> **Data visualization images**

+ + +

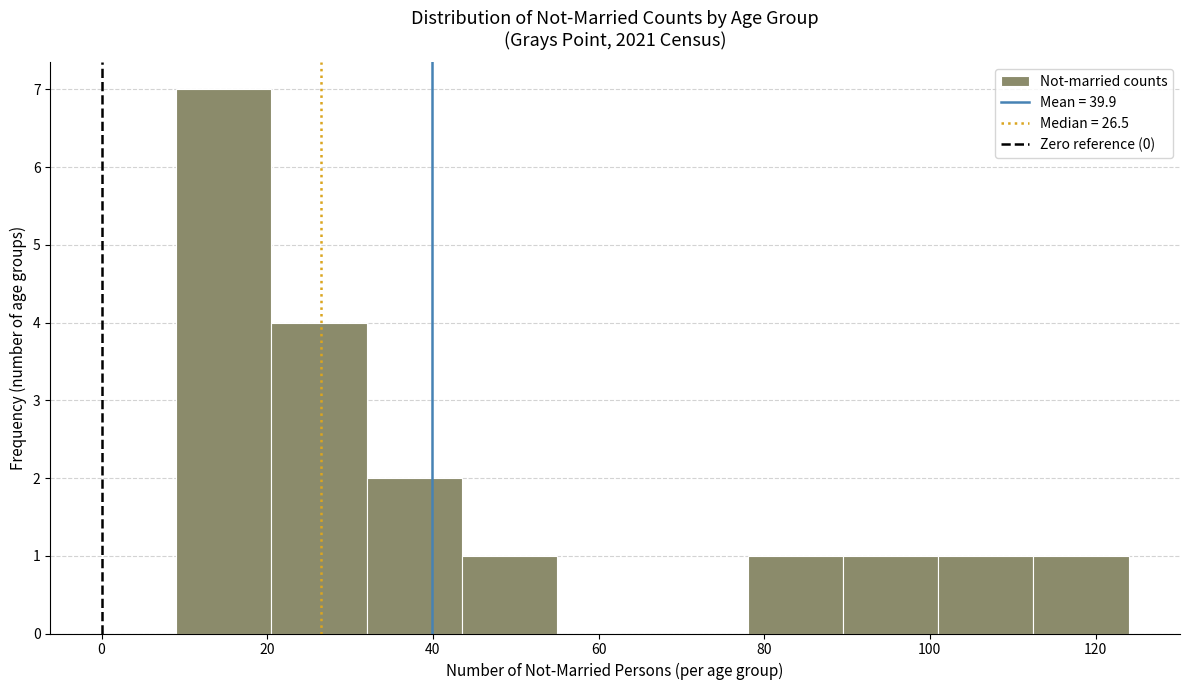

Reading left to right, list every bar in this chart as the range it spans on the x-axis followed by its height. Neither the bar edges nor the heights are printed on the chart, so give them approximately, as read against the axes.

9.0 to 20.5: 7
20.5 to 32.0: 4
32.0 to 43.5: 2
43.5 to 55.0: 1
55.0 to 66.5: 0
66.5 to 78.0: 0
78.0 to 89.5: 1
89.5 to 101.0: 1
101.0 to 112.5: 1
112.5 to 124.0: 1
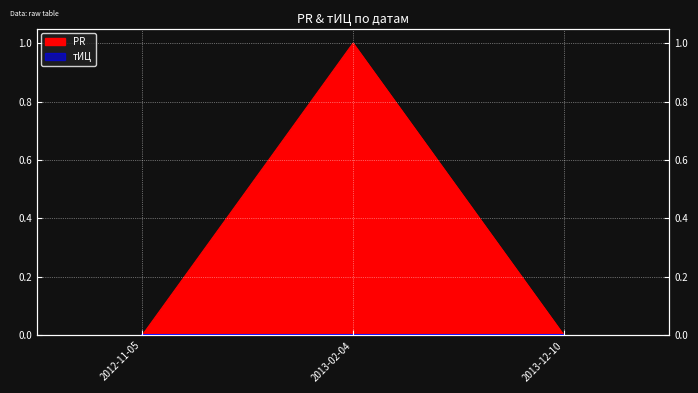

List the labels in order of value, smallest first.

2012-11-05, 2013-12-10, 2013-02-04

+ + +

> **About this exercise**
Copy all of the data above word for word, but leave out the pictures.

> **Task response**
Reading left to right, list every bar in this chart as the range it spans on the x-axis followed by its height. Neither the bar edges nor the heights are printed on the chart, so give them approximately, as read against the axes.

9.0 to 20.5: 7
20.5 to 32.0: 4
32.0 to 43.5: 2
43.5 to 55.0: 1
55.0 to 66.5: 0
66.5 to 78.0: 0
78.0 to 89.5: 1
89.5 to 101.0: 1
101.0 to 112.5: 1
112.5 to 124.0: 1

List the labels in order of value, smallest first.

2012-11-05, 2013-12-10, 2013-02-04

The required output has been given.